Yesterday, while I was at home pretending to be sick, my team had a bake off.

“Polly!” said Shag-Fiend Director this morning, “you missed the bake off.”

She was not particularly enthused. Rather, she said it as though it was a blessing; that I had made the right choice to stay home and watch Days of Our Lives while Fat Global Head and No Neck Head of Risk battled each other out for baking supremacy.

Last week, when I was still doe-eyed about my future at the Rather-Large-Bank, the team got together for a catch up session. On a round table, where I was again the youngest of everyone, we had to tell each other what path we would take had banking not got the better of us.

“Professional golfer.”

“Editor of Vogue.”

“Chemist.”

“Civil Engineer.”

“Gigolo.”

“Shoe designer,” said Shag-Fiend Director.

The best one came from Francois, the Frenchiest man of my acquaintance.
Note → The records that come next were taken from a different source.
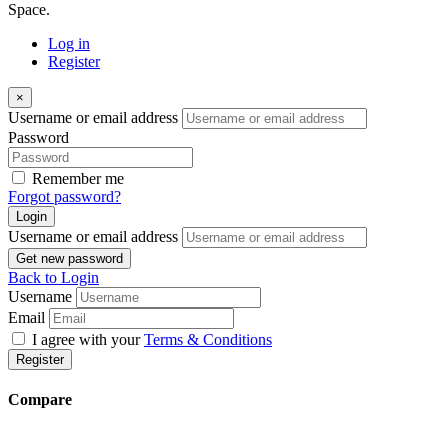
Space.
Log in
Register
×
Username or email address
Password
Remember me
Forgot password?
Login
Username or email address
Get new password
Back to Login
Username
Email
I agree with your
Terms & Conditions
Register
Compare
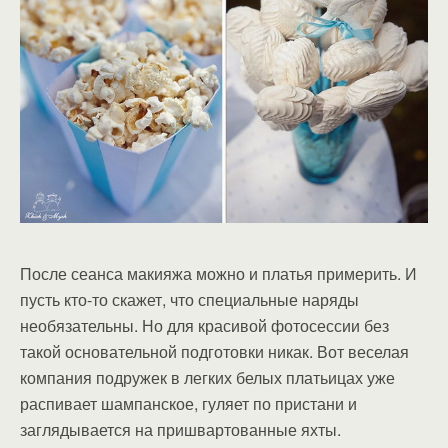
После сеанса макияжа можно и платья примерить. И
пусть кто-то скажет, что специальные наряды
необязательны. Но для красивой фотосессии без
такой основательной подготовки никак. Вот веселая
компания подружек в легких белых платьицах уже
распивает шампанское, гуляет по пристани и
заглядывается на пришвартованные яхты.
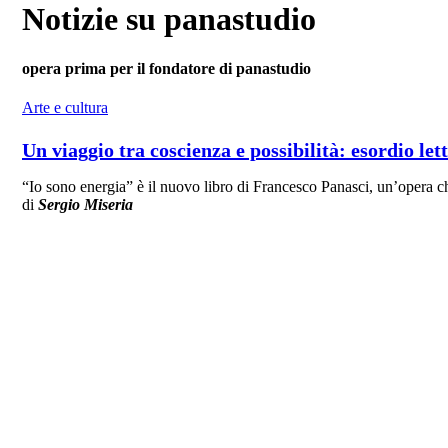
Notizie su panastudio
opera prima per il fondatore di panastudio
Arte e cultura
Un viaggio tra coscienza e possibilità: esordio le
“Io sono energia” è il nuovo libro di Francesco Panasci, un’opera che 
di
Sergio Miseria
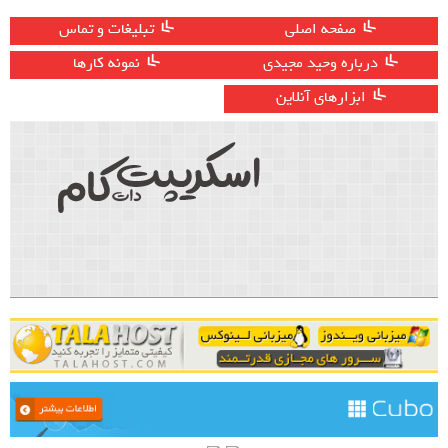
صفحه اصلی
تبلیغات و تماس
درباره وحید مجیدی
نمونه کارها
ابزارهای آنلاین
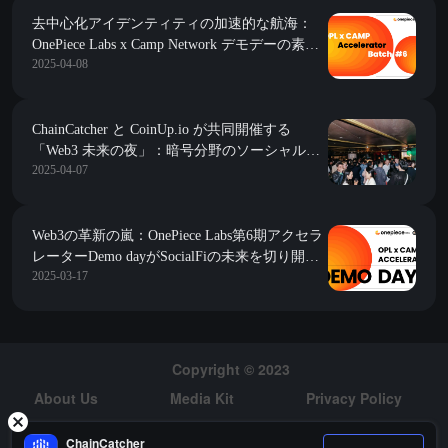
去中心化アイデンティティの加速的な航海：
OnePiece Labs x Camp Network デモデーの素晴
2025-04-08
らしい振り返り
ChainCatcher と CoinUp.io が共同開催する
「Web3 未来の夜」：暗号分野のソーシャルフ
2025-04-07
ェスティバルと洞察の共有
Web3の革新の嵐：OnePiece Labs第6期アクセラ
レーターDemo dayがSocialFiの未来を切り開
2025-03-17
く！
Copyright © 2023
About Us
Media Kit
Privacy Policy
Risk Warning
Hiring
ChainCatcher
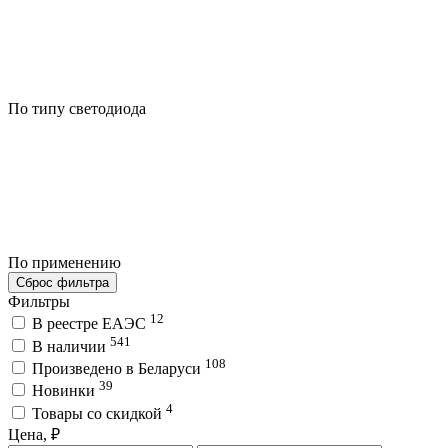
По типу светодиода
По применению
Сброс фильтра
Фильтры
12
В реестре ЕАЭС
541
В наличии
108
Произведено в Беларуси
39
Новинки
4
Товары со скидкой
Цена, ₽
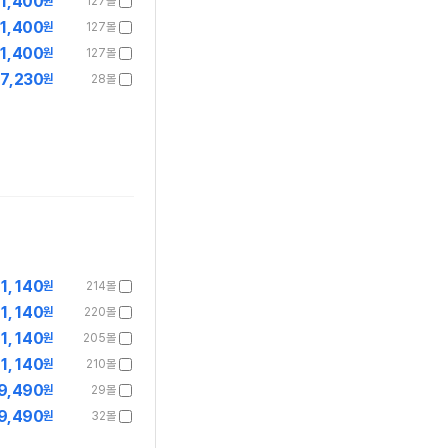
1,400
원
127몰
1,400
원
127몰
1,400
원
127몰
7,230
원
28몰
1,140
원
214몰
1,140
원
220몰
1,140
원
205몰
1,140
원
210몰
9,490
원
29몰
9,490
원
32몰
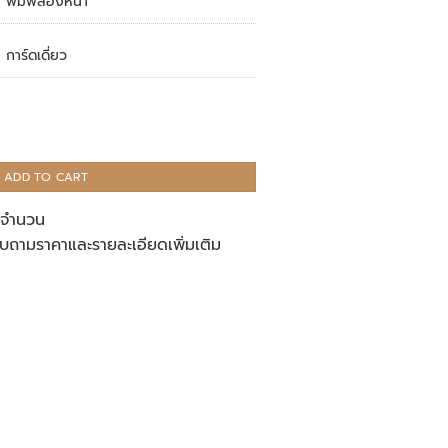
พิมพ์สองหน้า
การ์ดเดี่ยว
ADD TO CART
ู่จำนวน
บถามราคาและรายละเอียดเพิ่มเติม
He speaks with a flowing rhythm, almost lyrical, but his face remains expressionless no matter the topic.

“Vell, I always thought,” he began, “I vould be, very good in adveetersing.”

Sniggers.

“In France, ve have very little adveetersing. It is only cars and vashing poadar… It is very generick. It is very easee to say that my shirt is cleaner and vyiter than yours, Fat Global Head. But I think I can really sex up vashing poadar…”

Uncontrolled laughter.


I wish my penchant for accents could shine through in writing.